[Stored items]
§ §

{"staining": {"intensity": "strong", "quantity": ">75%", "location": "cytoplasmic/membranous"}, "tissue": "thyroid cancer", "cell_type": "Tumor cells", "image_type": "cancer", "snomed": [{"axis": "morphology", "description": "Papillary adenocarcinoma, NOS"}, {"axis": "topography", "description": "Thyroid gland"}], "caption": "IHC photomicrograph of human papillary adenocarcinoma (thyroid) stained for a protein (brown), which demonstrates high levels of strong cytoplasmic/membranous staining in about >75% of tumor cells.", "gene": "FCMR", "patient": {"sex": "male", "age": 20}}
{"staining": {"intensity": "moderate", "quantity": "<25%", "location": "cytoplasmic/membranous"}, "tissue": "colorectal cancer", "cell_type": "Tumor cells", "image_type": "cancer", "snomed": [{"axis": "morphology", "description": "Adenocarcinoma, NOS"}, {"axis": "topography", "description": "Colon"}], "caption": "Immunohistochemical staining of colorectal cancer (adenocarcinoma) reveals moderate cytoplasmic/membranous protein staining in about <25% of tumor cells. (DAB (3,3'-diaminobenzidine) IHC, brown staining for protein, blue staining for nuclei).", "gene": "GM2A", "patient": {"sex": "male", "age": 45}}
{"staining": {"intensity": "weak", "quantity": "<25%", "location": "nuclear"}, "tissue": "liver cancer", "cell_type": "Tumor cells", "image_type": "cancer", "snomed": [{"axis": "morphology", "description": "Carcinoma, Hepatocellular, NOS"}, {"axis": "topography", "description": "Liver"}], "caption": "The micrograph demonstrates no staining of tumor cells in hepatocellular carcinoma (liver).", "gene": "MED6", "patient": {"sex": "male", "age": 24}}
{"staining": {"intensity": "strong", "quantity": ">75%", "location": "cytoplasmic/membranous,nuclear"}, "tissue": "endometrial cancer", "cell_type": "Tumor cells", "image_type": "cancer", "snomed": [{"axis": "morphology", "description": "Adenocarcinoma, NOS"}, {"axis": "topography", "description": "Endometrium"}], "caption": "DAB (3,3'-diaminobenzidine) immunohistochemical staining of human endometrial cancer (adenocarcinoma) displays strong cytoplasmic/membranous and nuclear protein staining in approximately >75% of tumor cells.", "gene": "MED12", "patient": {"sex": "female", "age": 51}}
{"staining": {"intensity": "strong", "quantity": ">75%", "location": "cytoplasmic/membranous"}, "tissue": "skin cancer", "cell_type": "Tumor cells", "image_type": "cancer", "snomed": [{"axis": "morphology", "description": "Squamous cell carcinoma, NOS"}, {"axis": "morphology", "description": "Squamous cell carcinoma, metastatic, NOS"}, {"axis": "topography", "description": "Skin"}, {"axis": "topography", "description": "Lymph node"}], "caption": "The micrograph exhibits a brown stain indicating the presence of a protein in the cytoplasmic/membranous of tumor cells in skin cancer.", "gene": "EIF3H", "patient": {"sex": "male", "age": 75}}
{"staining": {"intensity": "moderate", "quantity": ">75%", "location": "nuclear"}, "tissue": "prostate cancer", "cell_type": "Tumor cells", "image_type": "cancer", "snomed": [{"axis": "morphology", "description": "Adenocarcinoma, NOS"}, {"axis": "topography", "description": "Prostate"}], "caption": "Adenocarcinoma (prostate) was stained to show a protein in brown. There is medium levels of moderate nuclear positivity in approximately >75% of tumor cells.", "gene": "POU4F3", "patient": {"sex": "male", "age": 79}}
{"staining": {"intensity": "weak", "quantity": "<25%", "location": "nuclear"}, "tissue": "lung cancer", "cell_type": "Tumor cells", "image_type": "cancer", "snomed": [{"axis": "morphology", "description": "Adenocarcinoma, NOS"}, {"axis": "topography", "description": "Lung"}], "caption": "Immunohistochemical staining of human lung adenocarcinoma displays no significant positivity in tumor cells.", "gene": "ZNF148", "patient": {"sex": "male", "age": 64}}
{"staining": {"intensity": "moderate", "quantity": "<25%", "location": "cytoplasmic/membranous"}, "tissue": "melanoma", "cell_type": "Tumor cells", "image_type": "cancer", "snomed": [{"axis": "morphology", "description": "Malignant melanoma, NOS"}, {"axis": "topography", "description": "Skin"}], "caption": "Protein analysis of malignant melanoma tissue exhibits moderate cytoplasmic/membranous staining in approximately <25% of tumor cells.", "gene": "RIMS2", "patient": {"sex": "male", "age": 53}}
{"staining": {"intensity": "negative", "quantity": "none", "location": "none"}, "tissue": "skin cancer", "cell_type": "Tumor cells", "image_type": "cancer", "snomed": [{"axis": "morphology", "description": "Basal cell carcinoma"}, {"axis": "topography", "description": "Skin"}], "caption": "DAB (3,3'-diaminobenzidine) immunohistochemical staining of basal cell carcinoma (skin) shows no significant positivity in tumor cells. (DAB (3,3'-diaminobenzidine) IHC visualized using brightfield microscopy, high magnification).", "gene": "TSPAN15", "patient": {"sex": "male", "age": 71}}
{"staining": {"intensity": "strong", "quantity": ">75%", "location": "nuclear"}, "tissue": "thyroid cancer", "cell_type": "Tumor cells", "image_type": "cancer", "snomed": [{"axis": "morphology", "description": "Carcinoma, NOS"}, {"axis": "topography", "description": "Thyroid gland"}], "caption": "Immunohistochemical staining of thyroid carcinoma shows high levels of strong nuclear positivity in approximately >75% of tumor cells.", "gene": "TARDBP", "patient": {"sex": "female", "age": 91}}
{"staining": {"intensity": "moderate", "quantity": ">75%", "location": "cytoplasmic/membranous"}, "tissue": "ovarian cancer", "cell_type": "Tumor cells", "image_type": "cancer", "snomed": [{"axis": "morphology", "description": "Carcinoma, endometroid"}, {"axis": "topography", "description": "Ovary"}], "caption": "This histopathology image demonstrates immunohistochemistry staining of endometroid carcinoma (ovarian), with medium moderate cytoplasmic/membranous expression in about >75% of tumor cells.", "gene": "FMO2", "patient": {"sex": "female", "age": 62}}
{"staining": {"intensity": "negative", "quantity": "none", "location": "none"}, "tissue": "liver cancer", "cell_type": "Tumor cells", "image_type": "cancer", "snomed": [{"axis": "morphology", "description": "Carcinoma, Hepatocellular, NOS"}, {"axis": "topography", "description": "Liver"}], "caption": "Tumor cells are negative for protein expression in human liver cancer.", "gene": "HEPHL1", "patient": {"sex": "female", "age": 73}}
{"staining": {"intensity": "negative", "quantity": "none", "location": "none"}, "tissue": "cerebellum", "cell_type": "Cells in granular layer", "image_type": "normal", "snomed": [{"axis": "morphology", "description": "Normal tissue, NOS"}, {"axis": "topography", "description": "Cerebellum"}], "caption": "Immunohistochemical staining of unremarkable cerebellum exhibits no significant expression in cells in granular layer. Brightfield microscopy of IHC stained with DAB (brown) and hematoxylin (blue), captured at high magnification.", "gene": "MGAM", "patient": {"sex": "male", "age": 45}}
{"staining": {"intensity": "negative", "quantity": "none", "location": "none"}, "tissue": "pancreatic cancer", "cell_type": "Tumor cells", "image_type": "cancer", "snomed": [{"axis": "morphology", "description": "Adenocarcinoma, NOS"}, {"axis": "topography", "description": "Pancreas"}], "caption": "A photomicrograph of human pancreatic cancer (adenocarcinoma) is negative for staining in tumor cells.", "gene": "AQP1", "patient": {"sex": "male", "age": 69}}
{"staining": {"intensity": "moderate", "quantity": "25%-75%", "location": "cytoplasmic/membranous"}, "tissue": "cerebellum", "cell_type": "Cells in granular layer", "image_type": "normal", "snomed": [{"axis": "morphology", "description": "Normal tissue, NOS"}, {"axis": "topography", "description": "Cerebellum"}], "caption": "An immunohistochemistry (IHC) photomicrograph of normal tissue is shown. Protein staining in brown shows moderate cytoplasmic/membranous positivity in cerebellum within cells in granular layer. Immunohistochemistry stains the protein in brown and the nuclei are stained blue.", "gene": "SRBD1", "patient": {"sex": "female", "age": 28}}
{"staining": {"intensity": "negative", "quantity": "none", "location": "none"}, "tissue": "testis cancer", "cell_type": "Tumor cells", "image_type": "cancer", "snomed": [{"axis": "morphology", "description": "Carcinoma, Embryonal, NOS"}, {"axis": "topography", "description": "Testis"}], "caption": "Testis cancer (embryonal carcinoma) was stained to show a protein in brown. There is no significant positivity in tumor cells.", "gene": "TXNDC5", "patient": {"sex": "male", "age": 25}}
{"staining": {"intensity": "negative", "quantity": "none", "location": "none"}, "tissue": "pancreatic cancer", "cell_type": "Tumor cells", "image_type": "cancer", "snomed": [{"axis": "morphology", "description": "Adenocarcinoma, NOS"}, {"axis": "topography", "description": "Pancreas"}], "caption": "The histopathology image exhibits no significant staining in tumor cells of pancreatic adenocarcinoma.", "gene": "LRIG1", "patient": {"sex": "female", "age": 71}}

§ §

## TRY IT
All lines with the word "shows" are needed; pull them from the entries and copy each.

## COMPLETED EXERCISE
{"staining": {"intensity": "negative", "quantity": "none", "location": "none"}, "tissue": "skin cancer", "cell_type": "Tumor cells", "image_type": "cancer", "snomed": [{"axis": "morphology", "description": "Basal cell carcinoma"}, {"axis": "topography", "description": "Skin"}], "caption": "DAB (3,3'-diaminobenzidine) immunohistochemical staining of basal cell carcinoma (skin) shows no significant positivity in tumor cells. (DAB (3,3'-diaminobenzidine) IHC visualized using brightfield microscopy, high magnification).", "gene": "TSPAN15", "patient": {"sex": "male", "age": 71}}
{"staining": {"intensity": "strong", "quantity": ">75%", "location": "nuclear"}, "tissue": "thyroid cancer", "cell_type": "Tumor cells", "image_type": "cancer", "snomed": [{"axis": "morphology", "description": "Carcinoma, NOS"}, {"axis": "topography", "description": "Thyroid gland"}], "caption": "Immunohistochemical staining of thyroid carcinoma shows high levels of strong nuclear positivity in approximately >75% of tumor cells.", "gene": "TARDBP", "patient": {"sex": "female", "age": 91}}
{"staining": {"intensity": "moderate", "quantity": "25%-75%", "location": "cytoplasmic/membranous"}, "tissue": "cerebellum", "cell_type": "Cells in granular layer", "image_type": "normal", "snomed": [{"axis": "morphology", "description": "Normal tissue, NOS"}, {"axis": "topography", "description": "Cerebellum"}], "caption": "An immunohistochemistry (IHC) photomicrograph of normal tissue is shown. Protein staining in brown shows moderate cytoplasmic/membranous positivity in cerebellum within cells in granular layer. Immunohistochemistry stains the protein in brown and the nuclei are stained blue.", "gene": "SRBD1", "patient": {"sex": "female", "age": 28}}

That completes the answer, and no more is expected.